The highway looked as if a tsunami had swept through, leaving debris of every kind including a gas canister, and at one moment a white horse appeared on the roadway. This is the scene the officer Juan Antonio, based in Alicante, witnessed on the highway near Torrent as he headed home to Ibi when the violent DANA storm struck, taking many lives.
Juan Antonio emerged unscathed after being stranded for six hours among about twenty vehicles between two flooded stretches in Algemesí. The journey toward the Alicante region could resume around three in the morning, and when he finally reached his home in Ibi and saw the flood’s devastation, he felt lucky to be alive, even as victims of the disaster faced a harsher fate. (Fuente: Diario Local)
He arrived in Ibi without telling his parents about the ordeal, and with little rest he reported to work at the Alicante Police Station at first light. He explained that the prior Monday he had booked a BlaBlaCar ride from Sagunto to Ibi. They picked him up around 7:30 p.m., and despite warnings of heavy rain they checked traffic sites and found no road closures, only delays. (Fuente: Diario Local)
Alongside the off duty officer were three travelers from Elche, Guardamar, and Algemesí. Just before nine in the evening they were traveling toward Torrent when the local police cut one highway access and redirected them to another point that was also closed. (Fuente: Diario Local)
Eventually they managed to reach the AP-7 and faced a scene unlike any they had seen on the road. It felt as if a tsunami had passed through as they continued to drive and encountered cars stopped on the highway. A nearby river and a flooded road forced them to turn back through the median, and as they approached Algemesí to drop off one traveler they crossed a flooded section and the car stalled.
The road is flooded
The road was flooded and the water reached the door handles of the car. Juan Antonio, conscious of the danger yet calm, and the others managed to exit through the windows as the water rose. Before leaving the vehicle, he urged everyone to remove their pants because the wait could be long and staying dry would help prevent hypothermia.
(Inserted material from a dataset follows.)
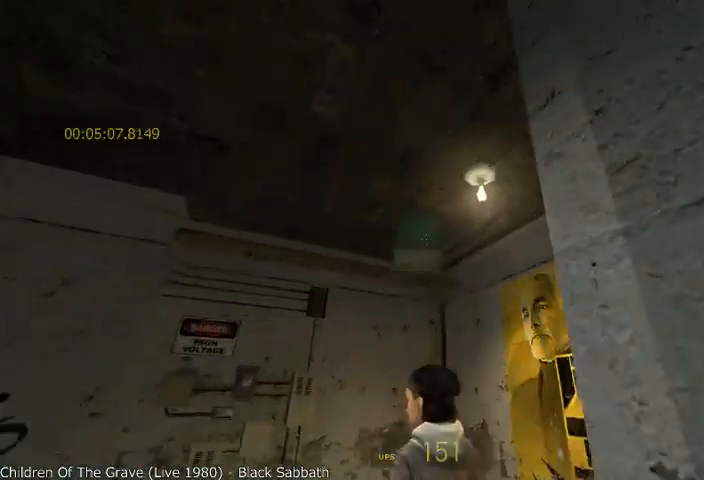
{"keys": ["a"], "mouse": [], "events": [[83, "w", "up"], [500, "a", "down"]]}
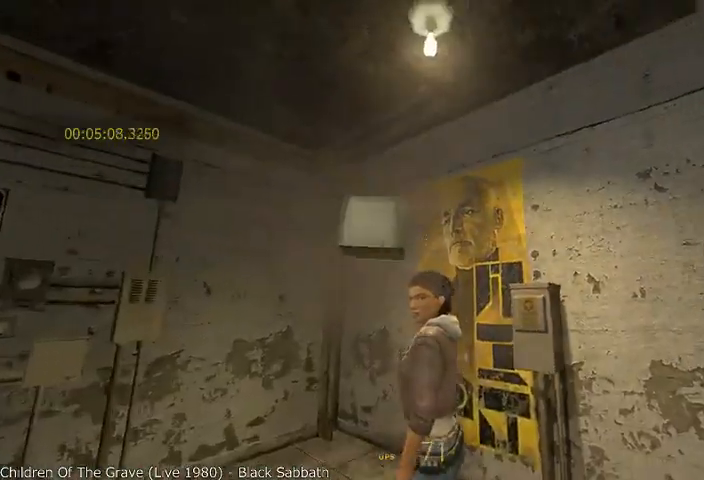
{"keys": ["d"], "mouse": [], "events": [[42, "w", "down"], [208, "w", "up"], [333, "a", "up"], [500, "d", "down"]]}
With the car movement easy, they pushed it toward a gas station about 500 meters away, where the flood had not yet arrived. There they ended up with around twenty cars that remained isolated, and although at that moment no one’s life was in immediate danger, water began to reach the gas station two to three hours later.
Identifying himself as a police officer, Juan Antonio looked for higher ground to place the vehicles. The BlaBlaCar car was started with a truck battery charger, and the officer helped move a group of women who were more frightened because their car nearly collided with a truck. An hour later the scene showed how the station had become flooded and at three in the morning a car from the lower area arrived and its driver said access was possible since the water was receding. They formed a line and moved together toward Almusafes, from where each vehicle headed to its destination.